Update the items below by replacing "series" with "line" wherever it occurs, leaving all other text unchanged. Leave the pictures out of your answer.

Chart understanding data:
####################
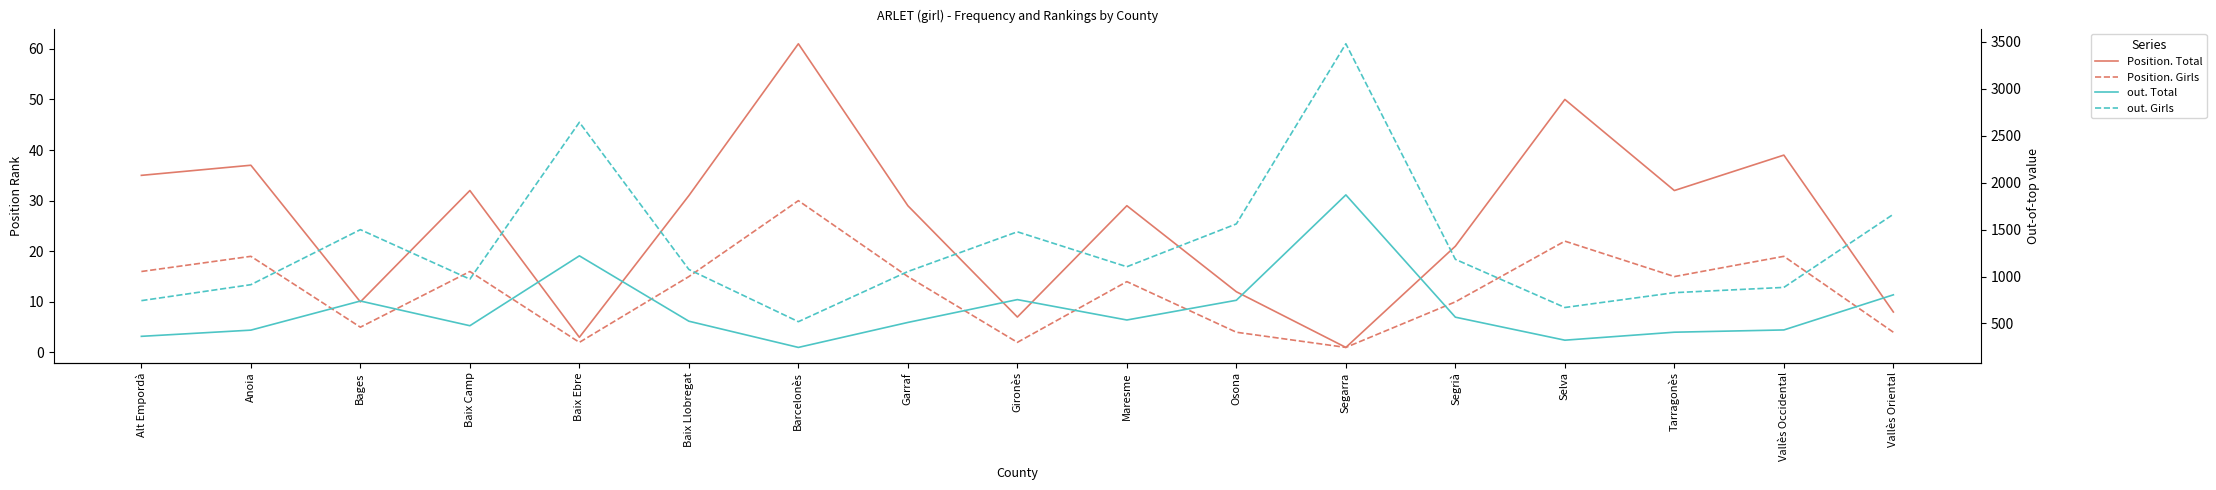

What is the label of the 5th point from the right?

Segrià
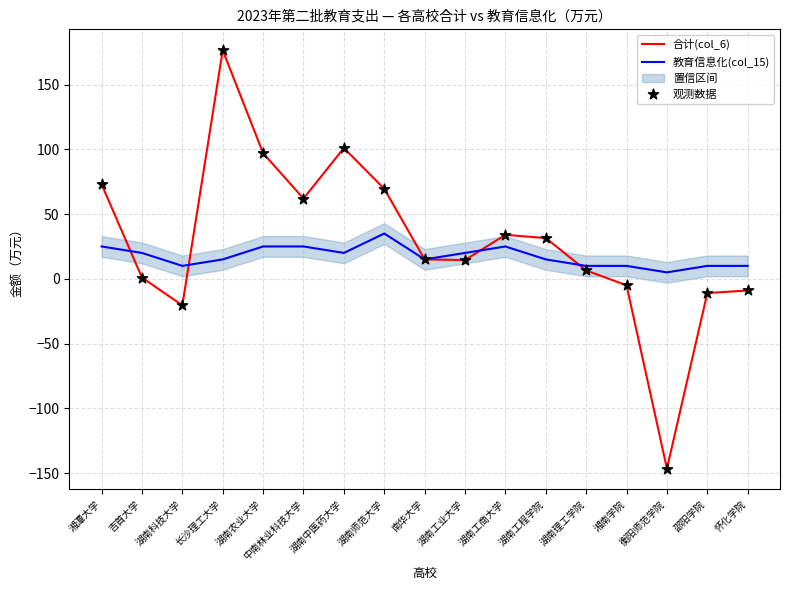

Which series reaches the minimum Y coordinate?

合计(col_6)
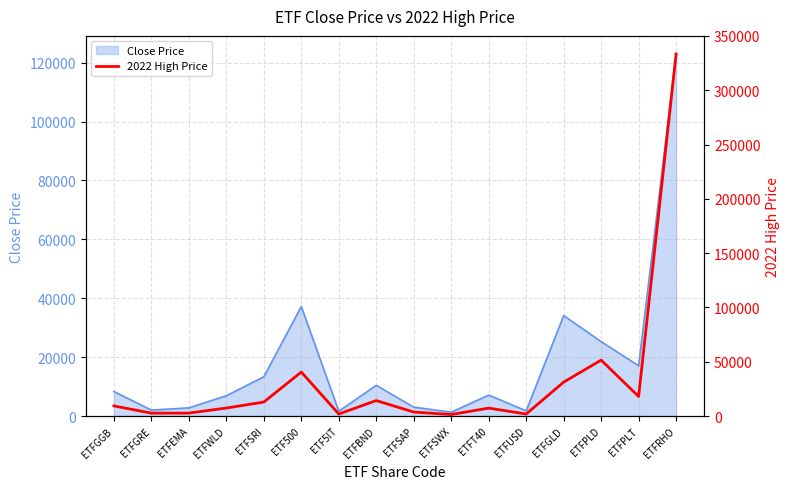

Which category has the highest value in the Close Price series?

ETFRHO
####################
**Answer for the task**
What is the label of the 5th point from the right?

Segrià

Which line reaches the minimum Y coordinate?

合计(col_6)

Which category has the highest value in the Close Price line?

ETFRHO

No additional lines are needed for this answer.